Task details - Your answer should consist of the complete listing, repeated verbatim.

——

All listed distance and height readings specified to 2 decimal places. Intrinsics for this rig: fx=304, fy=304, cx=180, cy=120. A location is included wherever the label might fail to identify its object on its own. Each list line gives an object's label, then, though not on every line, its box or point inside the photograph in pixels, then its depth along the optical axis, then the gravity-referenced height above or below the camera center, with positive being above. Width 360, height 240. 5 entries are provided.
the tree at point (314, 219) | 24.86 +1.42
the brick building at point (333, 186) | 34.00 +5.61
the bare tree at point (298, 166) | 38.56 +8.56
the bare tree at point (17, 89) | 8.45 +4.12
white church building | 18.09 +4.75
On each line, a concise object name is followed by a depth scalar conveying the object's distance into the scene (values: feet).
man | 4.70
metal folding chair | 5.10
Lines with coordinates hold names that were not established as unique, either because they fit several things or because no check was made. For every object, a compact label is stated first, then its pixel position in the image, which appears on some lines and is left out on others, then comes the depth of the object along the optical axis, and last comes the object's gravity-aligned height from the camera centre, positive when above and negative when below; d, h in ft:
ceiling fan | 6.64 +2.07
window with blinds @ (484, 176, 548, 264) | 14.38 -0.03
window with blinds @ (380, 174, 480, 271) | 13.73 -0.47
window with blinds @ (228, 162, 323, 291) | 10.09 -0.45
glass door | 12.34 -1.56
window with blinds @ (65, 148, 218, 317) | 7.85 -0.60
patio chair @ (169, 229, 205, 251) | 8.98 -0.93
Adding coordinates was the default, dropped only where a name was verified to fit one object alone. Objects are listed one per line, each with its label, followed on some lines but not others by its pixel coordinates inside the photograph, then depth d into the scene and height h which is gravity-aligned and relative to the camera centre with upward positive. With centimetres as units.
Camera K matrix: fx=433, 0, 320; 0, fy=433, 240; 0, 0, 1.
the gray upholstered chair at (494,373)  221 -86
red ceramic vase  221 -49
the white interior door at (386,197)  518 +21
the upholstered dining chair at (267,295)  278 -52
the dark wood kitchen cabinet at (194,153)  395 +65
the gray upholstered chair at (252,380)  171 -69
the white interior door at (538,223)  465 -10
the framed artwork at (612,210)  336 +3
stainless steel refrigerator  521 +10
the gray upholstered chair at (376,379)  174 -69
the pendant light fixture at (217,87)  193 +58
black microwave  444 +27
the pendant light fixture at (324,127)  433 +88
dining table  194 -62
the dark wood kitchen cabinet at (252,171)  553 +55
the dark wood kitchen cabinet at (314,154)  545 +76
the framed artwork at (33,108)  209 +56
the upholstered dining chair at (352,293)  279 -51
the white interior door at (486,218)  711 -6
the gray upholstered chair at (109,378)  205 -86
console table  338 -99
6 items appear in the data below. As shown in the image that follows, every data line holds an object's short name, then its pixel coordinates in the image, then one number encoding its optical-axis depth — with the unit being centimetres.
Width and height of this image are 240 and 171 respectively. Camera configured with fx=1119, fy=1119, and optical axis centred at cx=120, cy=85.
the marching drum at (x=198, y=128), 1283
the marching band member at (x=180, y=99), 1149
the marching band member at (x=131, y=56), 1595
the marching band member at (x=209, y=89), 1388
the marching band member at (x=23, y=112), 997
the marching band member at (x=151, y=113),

——

Response box -
All listed distance and height readings specified to 2 decimal places. Intrinsics for this rig: fx=304, fy=304, cx=180, cy=120. A location is included wherever the label might fail to identify its object on its own. Each list line gives an object's label, then, though not on every line, its box or point inside the photograph in pixels, then its depth along the optical axis, then the gravity-referenced height above or below the camera center, with positive being above. Width 360, height 240. 5 entries are provided.
the tree at point (314, 219) | 24.86 +1.42
the brick building at point (333, 186) | 34.00 +5.61
the bare tree at point (298, 166) | 38.56 +8.56
the bare tree at point (17, 89) | 8.45 +4.12
white church building | 18.09 +4.75
On each line, a concise object name is followed by a depth scalar conveying the object's distance into the scene (values: feet).
man | 4.70
metal folding chair | 5.10
Lines with coordinates hold names that were not established as unique, either because they fit several things or because no check was made. For every object, a compact label is stated first, then its pixel position in the image, which appears on some lines and is left out on others, then comes the depth of the object along the optical axis, and last comes the object's gravity-aligned height from the camera centre, positive when above and negative when below; d, h in ft:
ceiling fan | 6.64 +2.07
window with blinds @ (484, 176, 548, 264) | 14.38 -0.03
window with blinds @ (380, 174, 480, 271) | 13.73 -0.47
window with blinds @ (228, 162, 323, 291) | 10.09 -0.45
glass door | 12.34 -1.56
window with blinds @ (65, 148, 218, 317) | 7.85 -0.60
patio chair @ (169, 229, 205, 251) | 8.98 -0.93
Adding coordinates was the default, dropped only where a name was verified to fit one object alone. Objects are listed one per line, each with its label, followed on some lines but not others by its pixel coordinates inside the photograph, then depth d into the scene and height h which is gravity-aligned and relative to the camera centre with upward positive. With centimetres as units.
Camera K matrix: fx=433, 0, 320; 0, fy=433, 240; 0, 0, 1.
the gray upholstered chair at (494,373)  221 -86
red ceramic vase  221 -49
the white interior door at (386,197)  518 +21
the upholstered dining chair at (267,295)  278 -52
the dark wood kitchen cabinet at (194,153)  395 +65
the gray upholstered chair at (252,380)  171 -69
the white interior door at (538,223)  465 -10
the framed artwork at (612,210)  336 +3
stainless steel refrigerator  521 +10
the gray upholstered chair at (376,379)  174 -69
the pendant light fixture at (217,87)  193 +58
black microwave  444 +27
the pendant light fixture at (324,127)  433 +88
dining table  194 -62
the dark wood kitchen cabinet at (252,171)  553 +55
the dark wood kitchen cabinet at (314,154)  545 +76
the framed artwork at (33,108)  209 +56
the upholstered dining chair at (352,293)  279 -51
the white interior door at (486,218)  711 -6
the gray upholstered chair at (109,378)  205 -86
console table  338 -99
6 items appear in the data below. As shown in the image that follows, every data line holds an object's short name, then its pixel coordinates in the image, then one number encoding its optical-axis depth — with the unit being centimetres.
Width and height of this image are 240 and 171 respectively. Camera configured with fx=1119, fy=1119, and optical axis centred at cx=120, cy=85.
the marching drum at (x=198, y=128), 1283
the marching band member at (x=180, y=99), 1149
the marching band member at (x=131, y=56), 1595
the marching band member at (x=209, y=89), 1388
the marching band member at (x=23, y=112), 997
the marching band member at (x=151, y=113),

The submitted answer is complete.